| Exercise aim |
Records follow. Print exactly the lines from the one that has "класний керівник" through the one that has "Représentants-es étudiants-es", inclusive, and omit the pictures.

| Entries supplied |
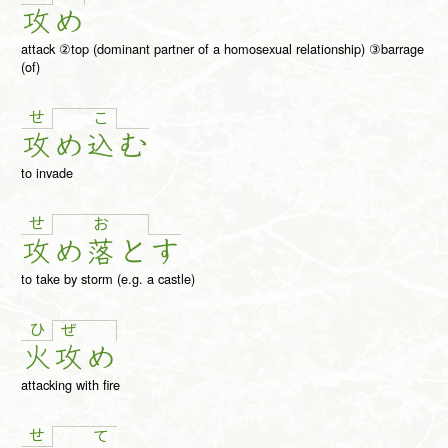
攻
め
attack ②top (dominant partner of a homosexual relationship) ③barrage
(of)
せ
こ
攻
め
込
む
to invade
せ
お
攻
め
落
と
す
to take by storm (e.g. a castle)
ひ
ぜ
火
攻
め
attacking with fire
せ
て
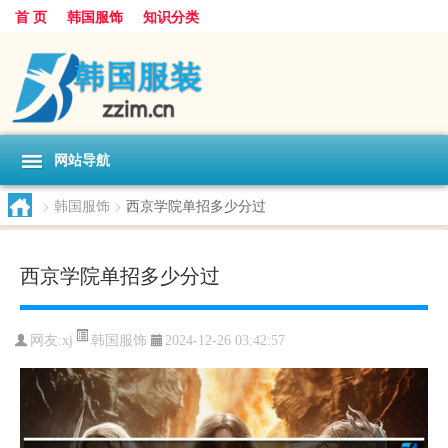
首 页
韩国服饰
知识分类
网站导航
>
韩国服饰
>
西京学院单招多少分过
西京学院单招多少分过
韩国服饰
网友:
xj
2024-12-26 03:42:57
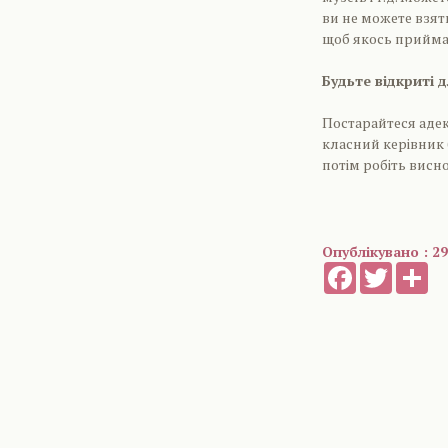
ви не можете взяти
щоб якось приймат
Будьте відкриті 
Постарайтеся адек
класний керівник 
потім робіть висн
Опублікувано : 29
Facebook
Twitter
Sh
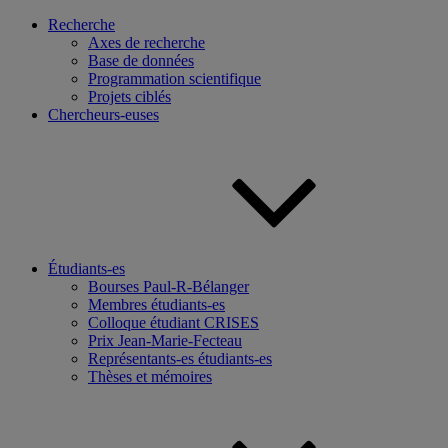
Recherche
Axes de recherche
Base de données
Programmation scientifique
Projets ciblés
Chercheurs-euses
Étudiants-es
Bourses Paul-R-Bélanger
Membres étudiants-es
Colloque étudiant CRISES
Prix Jean-Marie-Fecteau
Représentants-es étudiants-es
Thèses et mémoires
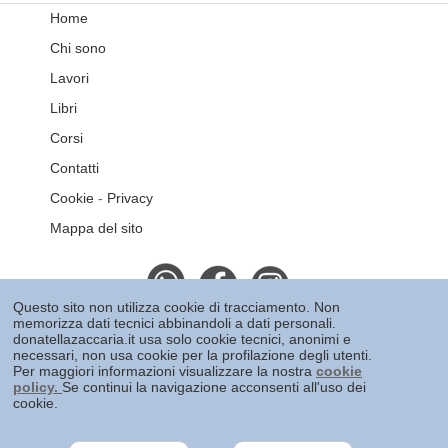
Home
Chi sono
Lavori
Libri
Corsi
Contatti
Cookie
-
Privacy
Mappa del sito
Questo sito non utilizza cookie di tracciamento. Non
memorizza dati tecnici abbinandoli a dati personali.
Donatella Zaccaria © 2026
donatellazaccaria.it usa solo cookie tecnici, anonimi e
necessari, non usa cookie per la profilazione degli utenti.
Vetri d'Arte - Via Belgirate 15, 20125 Milano Italy - +39
Per maggiori informazioni visualizzare la nostra
cookie
policy.
Se continui la navigazione acconsenti all'uso dei
3471248040
cookie.
Per una visione più ampia del lavoro di Donatella
Zaccaria visitate anche:
Arte terapia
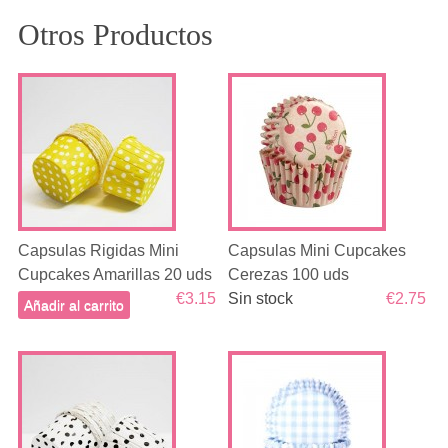
Otros Productos
Capsulas Rigidas Mini
Capsulas Mini Cupcakes
Cupcakes Amarillas 20 uds
Cerezas 100 uds
€3.15
Sin stock
€2.75
Añadir al carrito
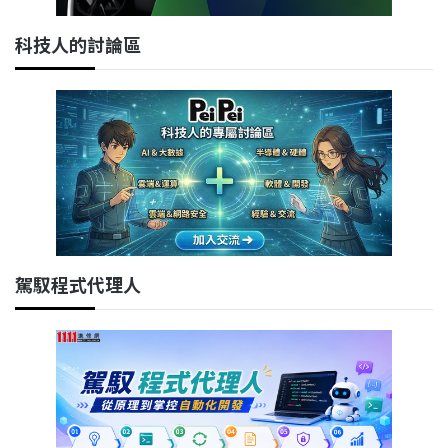
科技人的討論區
駕馭程式代理人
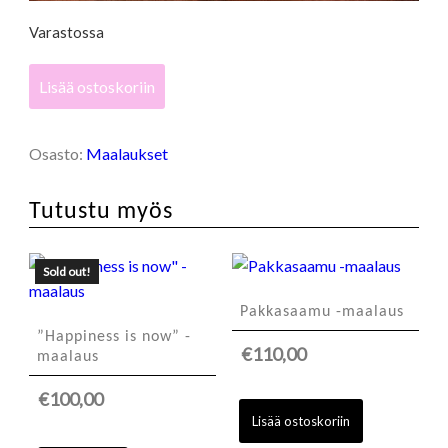
Varastossa
"You
Lisää ostoskoriin
bloom
I"
-
Osasto:
Maalaukset
maalaus
määrä
Tutustu myös
Sold out!
Pakkasaamu -maalaus
”Happiness is now” -
€
110,00
maalaus
€
100,00
Lisää ostoskoriin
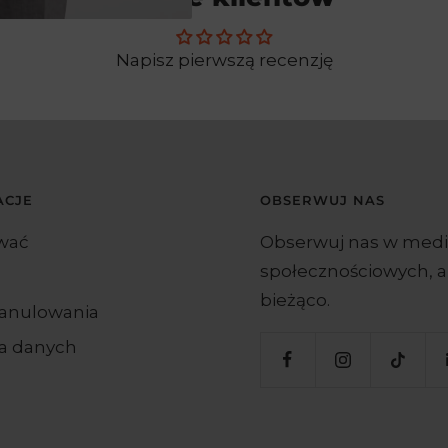
Napisz pierwszą recenzję
ACJE
OBSERWUJ NAS
wać
Obserwuj nas w med
społecznościowych, a
bieżąco.
 anulowania
a danych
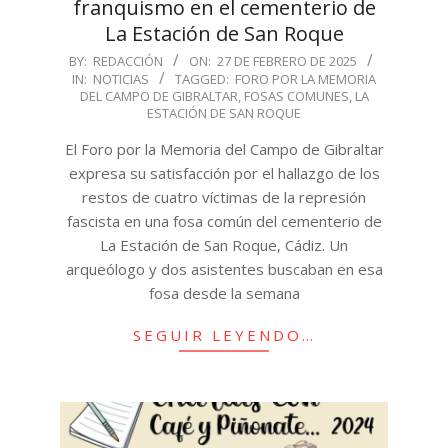
franquismo en el cementerio de
La Estación de San Roque
2025-
BY:
REDACCIÓN
ON:
27 DE FEBRERO DE 2025
IN:
NOTICIAS
TAGGED:
FORO POR LA MEMORIA
02-
DEL CAMPO DE GIBRALTAR
,
FOSAS COMUNES
,
LA
27
ESTACIÓN DE SAN ROQUE
El Foro por la Memoria del Campo de Gibraltar
expresa su satisfacción por el hallazgo de los
restos de cuatro víctimas de la represión
fascista en una fosa común del cementerio de
La Estación de San Roque, Cádiz. Un
arqueólogo y dos asistentes buscaban en esa
fosa desde la semana
SEGUIR LEYENDO…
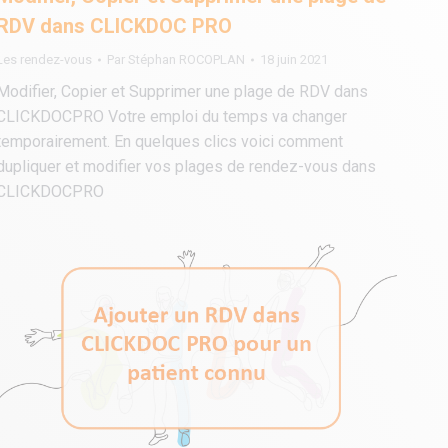
RDV dans CLICKDOC PRO
Les rendez-vous
Par
Stéphan ROCOPLAN
18 juin 2021
Modifier, Copier et Supprimer une plage de RDV dans
CLICKDOCPRO Votre emploi du temps va changer
temporairement. En quelques clics voici comment
dupliquer et modifier vos plages de rendez-vous dans
CLICKDOCPRO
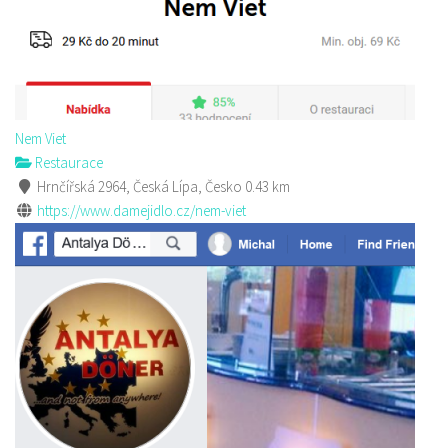
Nem Viet
Restaurace
Hrnčířská 2964, Česká Lípa, Česko
0.43 km
https://www.damejidlo.cz/nem-viet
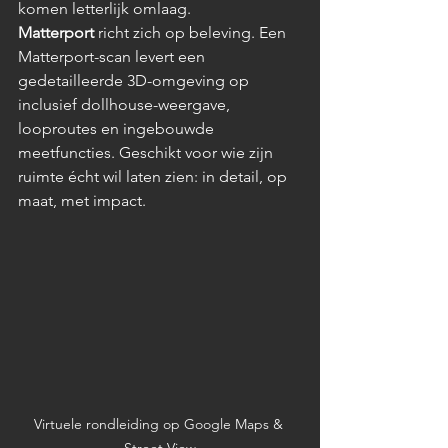
komen letterlijk omlaag.
Matterport
 richt zich op beleving. Een 
Matterport-scan levert een 
gedetailleerde 3D-omgeving op 
inclusief dollhouse-weergave, 
looproutes en ingebouwde 
meetfuncties. Geschikt voor wie zijn 
ruimte écht wil laten zien: in detail, op 
maat, met impact.
Virtuele rondleiding op Google Maps &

| Answer section |
класний керівник 
потім робіть висн
Опублікувано : 29
Facebook
Twitter
Sh
Recherche
Axes de recherche
Base de données
Programmation scientifique
Projets ciblés
Chercheurs-euses
Étudiants-es
Bourses Paul-R-Bélanger
Membres étudiants-es
Colloque étudiant CRISES
Prix Jean-Marie-Fecteau
Représentants-es étudiants-es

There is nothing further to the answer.